Did We Just Win the Vietnam War?
Half a century after America’s withdrawal, Vietnam has quietly vindicated U.S. sacrifice—abandoning Marxism for nationalism and embracing the very ideals America once defended.
By Stephen B. Young and Bradley A. Thayer
November 1, 2025
Over 50 years since America’s withdrawal from the Vietnam War, history has legitimized and vindicated its sacrifice in the Vietnam War.
While few Americans have noticed, Vietnam’s new General Secretary of the Communist Party, To Lam, has replaced Marxist-Leninism as the Party’s governing ideology with something more authentically Vietnamese: Truong Ton Dan Toc, or “Vietnamese nationalism.”
That is a bombshell. Hanoi has just abandoned its Communist ideology, which governed it since 1954 and sustained it in its wars against the United States and its ally South Vietnam, and with its Communist neighbors, Cambodia and the People’s Republic of China (PRC).
Marxist-Leninism came to the Vietnamese from France. Thus, Communist Vietnam was actually a neocolonial state, its ideology imported from Europe to rule the Vietnamese, first in the North and, after 1975, the entire country. Now freed from the yoke of Communism, the Vietnamese have returned to the nationalism that was theirs all along.

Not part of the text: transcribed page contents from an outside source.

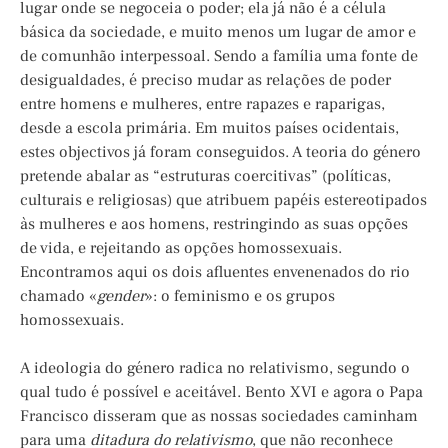
lugar onde se negoceia o poder; ela já não é a célula
básica da sociedade, e muito menos um lugar de amor e
de comunhão interpessoal. Sendo a família uma fonte de
desigualdades, é preciso mudar as relações de poder
entre homens e mulheres, entre rapazes e raparigas,
desde a escola primária. Em muitos países ocidentais,
estes objectivos já foram conseguidos. A teoria do género
pretende abalar as “estruturas coercitivas” (políticas,
culturais e religiosas) que atribuem papéis estereotipados
às mulheres e aos homens, restringindo as suas opções
de vida, e rejeitando as opções homossexuais.
Encontramos aqui os dois afluentes envenenados do rio
chamado «
gender
»: o feminismo e os grupos
homossexuais.
A ideologia do género radica no relativismo, segundo o
qual tudo é possível e aceitável. Bento XVI e agora o Papa
Francisco disseram que as nossas sociedades caminham
para uma
ditadura do relativismo
, que não reconhece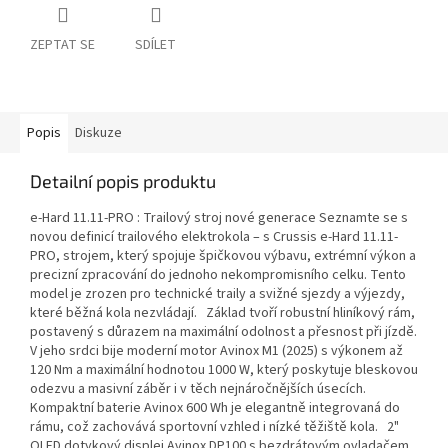
ZEPTAT SE
SDÍLET
Popis
Diskuze
Detailní popis produktu
e-Hard 11.11-PRO : Trailový stroj nové generace Seznamte se s
novou definicí trailového elektrokola – s Crussis e-Hard 11.11-
PRO, strojem, který spojuje špičkovou výbavu, extrémní výkon a
precizní zpracování do jednoho nekompromisního celku. Tento
model je zrozen pro technické traily a svižné sjezdy a výjezdy,
které běžná kola nezvládají. Základ tvoří robustní hliníkový rám,
postavený s důrazem na maximální odolnost a přesnost při jízdě.
V jeho srdci bije moderní motor Avinox M1 (2025) s výkonem až
120 Nm a maximální hodnotou 1000 W, který poskytuje bleskovou
odezvu a masivní záběr i v těch nejnáročnějších úsecích.
Kompaktní baterie Avinox 600 Wh je elegantně integrovaná do
rámu, což zachovává sportovní vzhled i nízké těžiště kola. 2"
OLED dotykový displej Avinox DP100 s bezdrátovým ovladačem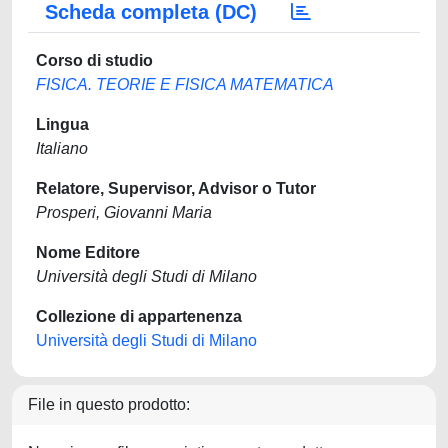
Scheda completa (DC)
Corso di studio
FISICA. TEORIE E FISICA MATEMATICA
Lingua
Italiano
Relatore, Supervisor, Advisor o Tutor
Prosperi, Giovanni Maria
Nome Editore
Università degli Studi di Milano
Collezione di appartenenza
Università degli Studi di Milano
File in questo prodotto: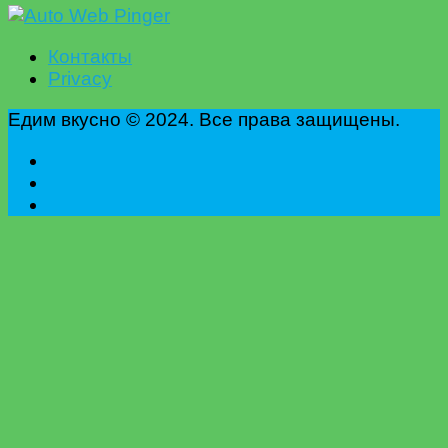
Контакты
Privacy
Едим вкусно © 2024. Все права защищены.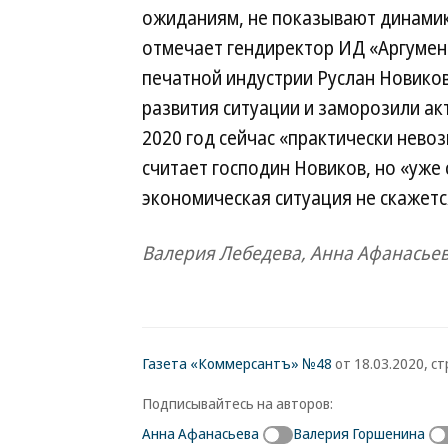
ожиданиям, не показывают динамик
отмечает гендиректор ИД «Аргумен
печатной индустрии Руслан Новиков
развития ситуации и заморозили ак
2020 год сейчас «практически нево
считает господин Новиков, но «уже
экономическая ситуация не скажетс
Валерия Лебедева, Анна Афанасье
Газета «Коммерсантъ» №48
от 18.03.2020, стр
Подписывайтесь на авторов:
Анна Афанасьева
Валерия Горшенина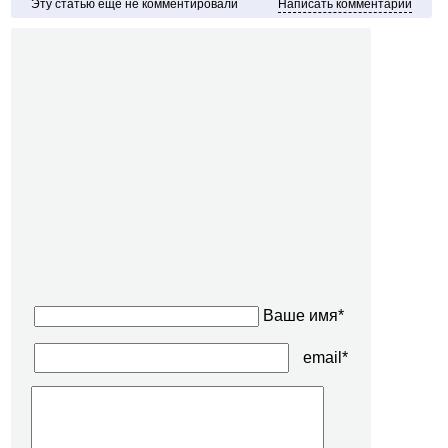
Эту статью ещё не комментировали
Написать комментарий
Ваше имя*
email*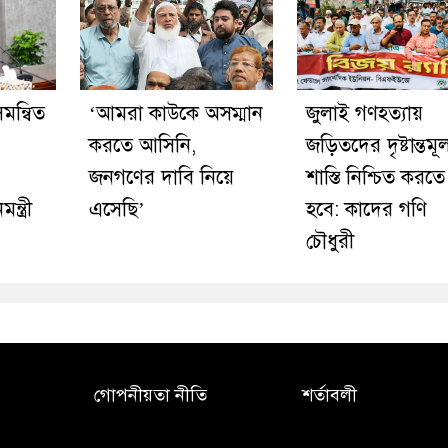
মন্বিত
‘আমরা কাউকে অসম্মান
জুলাই গণহত্যায়
করতে আসিনি,
জড়িতদের দৃষ্টান্তম
জনগণের দাবি নিয়ে
শাস্তি নিশ্চিত করতে
্ত্রী
এসেছি’
হবে: কাদের গণি
চৌধুরী
গোপনীয়তা নীতি
শর্তাবলী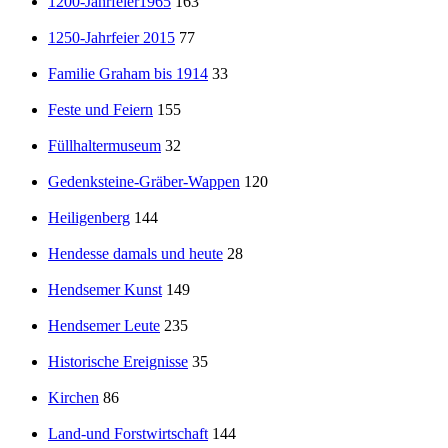
1200-Jahrfeier1965
163
1250-Jahrfeier 2015
77
Familie Graham bis 1914
33
Feste und Feiern
155
Füllhaltermuseum
32
Gedenksteine-Gräber-Wappen
120
Heiligenberg
144
Hendesse damals und heute
28
Hendsemer Kunst
149
Hendsemer Leute
235
Historische Ereignisse
35
Kirchen
86
Land-und Forstwirtschaft
144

In his speech of April 27, 2025, To Lam presented his party as one dedicated to Vietnamese nationalism, not Marxist-Leninism, saying that honor will always be given to those who sacrificed for the Vietnamese people’s “happiness and prosperity” and “their truong ton and development.” He added that, today, all Vietnamese—no matter where they live—have the same ancestral mother, Au Co, and are equally “children of dragons and grandchildren of angels,” and affirmed that all Vietnamese—no matter where they live—should contribute to the future of “their” people, not to the imposition of an ideology.
To Lam called for a new Vietnam, for a new era in Vietnamese history, one possessing “peace, wealth, civilized education, development, and pure Vietnameseness.”